Der US-Autoriese General Motors gibt nach Milliardenausgaben den Traum von selbstfahrenden Robotaxis auf. Das Projekt mit der Tochterfirma Cruise wird nicht weiter verfolgt, sagt Konzernchefin Marry Barra.
Der US-Automobilkonzern General Motors hat angekündigt, das Robotaxi-Geschäft seiner Tochter Cruise aufzugeben. Die Entwicklung des Projekts würde auf dem zunehmend wettbewerbsintensiven Robotaxi-Markt „erheblichen Zeit- und Ressourcenaufwand“ benötigen, erklärte der Autobauer am Dienstag. Stattdessen wolle sich General Motors auf die Entwicklung fortschrittlicher Fahrerassistenzsysteme für Privatfahrzeuge konzentrieren. Die Cruise-Ingenieure würden dafür in die Teams von General Motors aufgenommen werden.
Dieser Schritt markiert eine Kehrtwende für den Konzern: General Motors hatte das Cruise-Startup 2016 gekauft und seitdem rund 10 Milliarden in das Projekt gesteckt. Cruise hatte ambitionierte Wachstumspläne und wollte nach einer Reihe von US-Städten auch in Tokio starten. Es wurden bereits neuartige Fahrzeuge ganz ohne Lenkrad und Pedale getestet.
„Ein Robotaxi-Geschäft ist nicht das Kerngeschäft von General Motors", sagte GM-Chefin Mary Barra (62) nun in einer Telefonkonferenz mit Analysten. Das Engagement des Konzerns für die „autonome Technologie“ aber sei „unerschütterlich“.
Die Aufgabe des Robotaxi-Geschäfts erfolgt ein Jahr nach einem folgenschweren Unfall: Anfang Oktober 2023 war eine Frau in der Stadt unter ein Robotaxi von Cruise geraten und wurde schwer verletzt. Zuvor hatte es bereits zwei Zusammenstöße gegeben. Nach diesen Unfällen entzogen die Behörden in San Francisco Cruise die Erlaubnis für den Betrieb der Robotaxis. Das Unternehmen pausierte die Ausweitung seines Betriebs auf andere US-Bundesstaaten und entließ ein Viertel seiner Belegschaft.
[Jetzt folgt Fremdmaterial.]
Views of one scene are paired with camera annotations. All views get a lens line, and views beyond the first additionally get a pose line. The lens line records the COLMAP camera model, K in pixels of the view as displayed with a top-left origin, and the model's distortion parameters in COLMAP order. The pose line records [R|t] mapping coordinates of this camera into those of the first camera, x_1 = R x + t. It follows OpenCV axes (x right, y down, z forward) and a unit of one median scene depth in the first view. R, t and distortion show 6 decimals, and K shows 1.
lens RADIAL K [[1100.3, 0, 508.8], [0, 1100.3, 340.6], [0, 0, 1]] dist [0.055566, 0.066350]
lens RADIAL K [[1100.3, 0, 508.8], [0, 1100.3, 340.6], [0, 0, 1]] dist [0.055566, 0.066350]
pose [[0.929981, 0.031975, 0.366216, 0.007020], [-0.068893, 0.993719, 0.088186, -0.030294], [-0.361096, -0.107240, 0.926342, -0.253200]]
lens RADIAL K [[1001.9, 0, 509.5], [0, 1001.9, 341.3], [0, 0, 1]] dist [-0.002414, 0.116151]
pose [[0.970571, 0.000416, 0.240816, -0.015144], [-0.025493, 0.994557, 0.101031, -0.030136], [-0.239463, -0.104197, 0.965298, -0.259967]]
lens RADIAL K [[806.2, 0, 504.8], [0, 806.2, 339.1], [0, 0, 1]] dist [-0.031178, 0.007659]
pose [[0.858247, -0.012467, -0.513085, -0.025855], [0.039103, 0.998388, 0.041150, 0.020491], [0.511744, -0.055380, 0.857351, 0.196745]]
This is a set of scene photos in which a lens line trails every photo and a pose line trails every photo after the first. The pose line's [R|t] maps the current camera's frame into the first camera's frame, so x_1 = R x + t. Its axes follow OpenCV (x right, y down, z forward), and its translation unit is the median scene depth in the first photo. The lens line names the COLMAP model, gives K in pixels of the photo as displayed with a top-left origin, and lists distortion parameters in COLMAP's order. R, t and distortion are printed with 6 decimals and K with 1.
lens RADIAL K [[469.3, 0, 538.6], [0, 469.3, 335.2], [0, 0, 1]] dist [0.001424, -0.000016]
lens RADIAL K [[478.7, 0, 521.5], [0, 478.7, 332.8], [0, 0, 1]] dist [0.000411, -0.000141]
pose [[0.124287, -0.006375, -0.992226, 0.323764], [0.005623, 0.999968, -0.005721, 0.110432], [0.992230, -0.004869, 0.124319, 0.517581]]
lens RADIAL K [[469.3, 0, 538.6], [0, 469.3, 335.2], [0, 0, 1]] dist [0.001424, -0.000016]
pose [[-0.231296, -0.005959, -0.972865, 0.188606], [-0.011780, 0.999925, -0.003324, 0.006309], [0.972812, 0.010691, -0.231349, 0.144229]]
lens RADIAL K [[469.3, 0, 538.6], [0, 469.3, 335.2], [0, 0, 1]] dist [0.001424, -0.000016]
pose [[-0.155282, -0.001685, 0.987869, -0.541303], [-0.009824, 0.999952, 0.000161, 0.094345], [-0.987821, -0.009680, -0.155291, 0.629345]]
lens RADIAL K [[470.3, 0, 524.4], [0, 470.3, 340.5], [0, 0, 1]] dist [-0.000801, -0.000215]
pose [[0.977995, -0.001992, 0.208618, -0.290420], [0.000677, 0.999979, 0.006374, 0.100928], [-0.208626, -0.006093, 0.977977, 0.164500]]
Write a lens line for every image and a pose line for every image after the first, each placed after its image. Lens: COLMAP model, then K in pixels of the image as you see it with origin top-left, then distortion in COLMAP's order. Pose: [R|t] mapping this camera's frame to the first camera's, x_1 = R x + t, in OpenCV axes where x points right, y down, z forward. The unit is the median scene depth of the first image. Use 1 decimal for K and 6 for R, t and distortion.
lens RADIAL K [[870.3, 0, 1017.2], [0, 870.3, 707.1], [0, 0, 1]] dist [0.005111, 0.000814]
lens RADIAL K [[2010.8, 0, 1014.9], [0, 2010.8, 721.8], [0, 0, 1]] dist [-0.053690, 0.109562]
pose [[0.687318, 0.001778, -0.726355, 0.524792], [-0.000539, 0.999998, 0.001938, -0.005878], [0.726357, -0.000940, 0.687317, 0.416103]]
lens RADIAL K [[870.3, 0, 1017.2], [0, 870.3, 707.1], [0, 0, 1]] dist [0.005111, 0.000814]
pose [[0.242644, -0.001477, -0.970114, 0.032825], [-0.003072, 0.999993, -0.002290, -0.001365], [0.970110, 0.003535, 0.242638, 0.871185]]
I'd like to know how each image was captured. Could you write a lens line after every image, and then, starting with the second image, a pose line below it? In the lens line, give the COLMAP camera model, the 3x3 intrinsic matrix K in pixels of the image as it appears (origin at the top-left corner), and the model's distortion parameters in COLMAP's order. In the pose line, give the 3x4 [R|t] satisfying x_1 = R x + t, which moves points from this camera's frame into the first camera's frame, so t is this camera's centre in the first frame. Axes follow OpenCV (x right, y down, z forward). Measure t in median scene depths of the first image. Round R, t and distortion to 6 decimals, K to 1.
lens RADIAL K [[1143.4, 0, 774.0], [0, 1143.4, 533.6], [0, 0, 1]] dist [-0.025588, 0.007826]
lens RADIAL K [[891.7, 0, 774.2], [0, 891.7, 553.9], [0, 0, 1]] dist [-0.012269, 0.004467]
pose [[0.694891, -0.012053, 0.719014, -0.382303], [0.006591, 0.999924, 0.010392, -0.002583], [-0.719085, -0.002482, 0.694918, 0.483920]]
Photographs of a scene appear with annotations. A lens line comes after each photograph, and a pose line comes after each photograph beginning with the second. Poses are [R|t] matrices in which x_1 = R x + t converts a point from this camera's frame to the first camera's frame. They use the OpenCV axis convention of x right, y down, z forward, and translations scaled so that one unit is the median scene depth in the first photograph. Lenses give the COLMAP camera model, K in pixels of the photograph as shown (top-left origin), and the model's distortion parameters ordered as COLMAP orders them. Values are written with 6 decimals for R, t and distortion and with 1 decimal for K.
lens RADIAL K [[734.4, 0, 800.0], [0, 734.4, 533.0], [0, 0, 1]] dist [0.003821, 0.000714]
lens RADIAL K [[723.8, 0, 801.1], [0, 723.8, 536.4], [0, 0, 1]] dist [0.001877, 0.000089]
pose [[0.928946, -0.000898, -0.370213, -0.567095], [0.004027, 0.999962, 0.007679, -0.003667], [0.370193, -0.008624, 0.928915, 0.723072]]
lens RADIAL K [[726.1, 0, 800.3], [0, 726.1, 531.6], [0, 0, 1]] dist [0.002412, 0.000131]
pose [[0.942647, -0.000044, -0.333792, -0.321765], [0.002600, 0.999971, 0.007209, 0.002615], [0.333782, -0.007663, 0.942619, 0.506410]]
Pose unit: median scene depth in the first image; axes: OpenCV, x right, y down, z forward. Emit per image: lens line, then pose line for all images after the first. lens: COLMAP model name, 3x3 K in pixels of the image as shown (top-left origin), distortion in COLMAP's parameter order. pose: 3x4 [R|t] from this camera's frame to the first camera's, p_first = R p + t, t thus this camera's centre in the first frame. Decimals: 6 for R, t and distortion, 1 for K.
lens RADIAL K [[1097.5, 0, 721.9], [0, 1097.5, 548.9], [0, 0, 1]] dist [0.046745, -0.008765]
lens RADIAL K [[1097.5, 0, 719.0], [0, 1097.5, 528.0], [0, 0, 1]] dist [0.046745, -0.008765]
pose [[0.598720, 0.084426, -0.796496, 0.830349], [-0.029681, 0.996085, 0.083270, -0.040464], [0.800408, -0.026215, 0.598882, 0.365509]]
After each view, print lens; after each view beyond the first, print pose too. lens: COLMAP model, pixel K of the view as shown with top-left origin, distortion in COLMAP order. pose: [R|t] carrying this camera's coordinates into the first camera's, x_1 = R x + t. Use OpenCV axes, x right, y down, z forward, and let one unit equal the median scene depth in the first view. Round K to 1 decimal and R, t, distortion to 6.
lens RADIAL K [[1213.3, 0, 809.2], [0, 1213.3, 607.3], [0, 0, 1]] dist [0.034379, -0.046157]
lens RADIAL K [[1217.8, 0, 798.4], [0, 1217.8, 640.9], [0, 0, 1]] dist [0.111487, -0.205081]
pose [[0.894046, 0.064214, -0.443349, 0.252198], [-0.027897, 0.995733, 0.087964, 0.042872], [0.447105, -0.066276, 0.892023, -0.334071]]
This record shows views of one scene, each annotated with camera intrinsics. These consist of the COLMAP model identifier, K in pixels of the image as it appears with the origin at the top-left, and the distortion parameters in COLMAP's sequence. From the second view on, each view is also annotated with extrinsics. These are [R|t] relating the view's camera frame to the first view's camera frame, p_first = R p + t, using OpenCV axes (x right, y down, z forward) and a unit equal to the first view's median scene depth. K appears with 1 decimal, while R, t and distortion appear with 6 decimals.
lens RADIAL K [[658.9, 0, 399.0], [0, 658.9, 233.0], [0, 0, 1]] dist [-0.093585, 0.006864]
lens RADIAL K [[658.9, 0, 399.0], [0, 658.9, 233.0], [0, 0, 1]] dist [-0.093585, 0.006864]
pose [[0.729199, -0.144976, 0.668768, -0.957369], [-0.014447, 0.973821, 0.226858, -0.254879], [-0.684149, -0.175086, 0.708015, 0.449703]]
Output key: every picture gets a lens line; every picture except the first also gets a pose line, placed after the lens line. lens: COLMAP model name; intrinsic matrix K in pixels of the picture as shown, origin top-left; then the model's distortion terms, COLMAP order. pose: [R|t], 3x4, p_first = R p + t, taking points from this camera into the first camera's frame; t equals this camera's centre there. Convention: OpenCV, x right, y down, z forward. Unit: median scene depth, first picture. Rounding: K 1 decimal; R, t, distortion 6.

Der Wettbewerber Waymo dürfte die Ankündigung mit Interesse zur Kenntnis nehmen. Aktuell ist die Google-Schwesterfirma der erfolgreichste Robotaxi-Entwickler und befördert Fahrgäste in mehreren US-Städten. Die Waymo-Wagen machen inzwischen mehr als 150.000 Fahrten mit Passagieren pro Woche. Ein weiterer Konkurrent, die zu Amazon gehörende Firma Zoox, will bald Fahrdienste unter anderem in Las Vegas und San Francisco anbieten.
Über allen heutigen Anbietern aber liegt der Schatten von Elon Musk (53): Der Tesla-Chef will bei dem Elektroauto-Hersteller 2026 die Produktion eines Robotaxis ohne Lenkrad und Pedale starten. Der im Oktober vorgestellte „Cybercab“ soll zudem nur mit Kameras auskommen, während Waymo und Zoox zusätzlich auf deutlich teurere Laserradare setzen, die die Umgebung abtasten. Das würde Tesla einen erheblichen Kostenvorteil verschaffen.